Paulo Roberto Cunha, fiscal especializado en violencia policial, indicó que el aumento en el número de asesinatos cometidos por agentes del 41.° Batallón es alarmante, y subrayó que ningún policía murió ni resultó herido en los enfrentamientos analizados por el Times.
“Como mínimo, significa que la fuerza policial prioriza una forma de acción que aumenta el riesgo de que haya enfrentamientos y, en consecuencia, el número de muertes”, dijo.
En un comunicado, la policía recalcó que los agentes del batallón asumieron riesgos considerables para incautar más de 1800 armas de “bandidos sedientos de sangre” en los últimos cinco años. Además, señaló que los tiroteos con saldos mortales se investigan minuciosamente.
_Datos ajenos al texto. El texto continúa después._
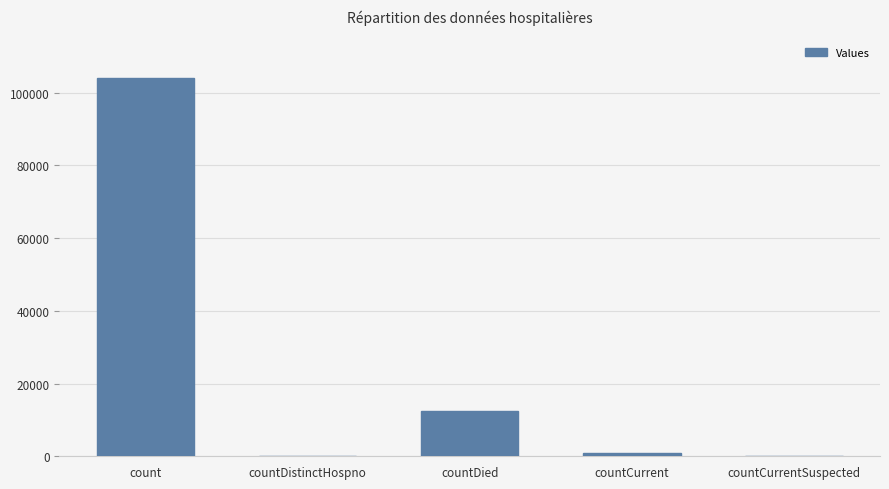

At which category does the chart reach its peak across all series?

count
Los familiares de ocho de los supuestos delincuentes asesinados por la policía cuyos casos analizó el Times dijeron que sus seres queridos habían muerto en emboscadas que tiende la policía para matar narcotraficantes.
Carvalho reconoció que los agentes emplean esa táctica. Según él, no la aprueba, pero “es la cruda verdad de lo que sucede”.
Debido al ciclo de violencia en que viven, muchos niños criados en las favelas acumulan un profundo odio hacia la policía, el cual se refleja con gran claridad en los grafitis que incitan a matar policías.
Gisele de Souza, residente del área, dijo que su hijo Wendell, de 26 años, renunció a su trabajo en McDonald’s después de un incidente en que unos agentes estuvieron a punto de matarlo porque lo confundieron con un ladrón.
“‘Perdóname, mamá, me criaste bien’”, relató que él le dijo cuando decidió unirse a una pandilla hace seis años. “Dijo que quería vengarse de la policía”.
Por desgracia, Wendell murió a manos de la policía en junio pasado.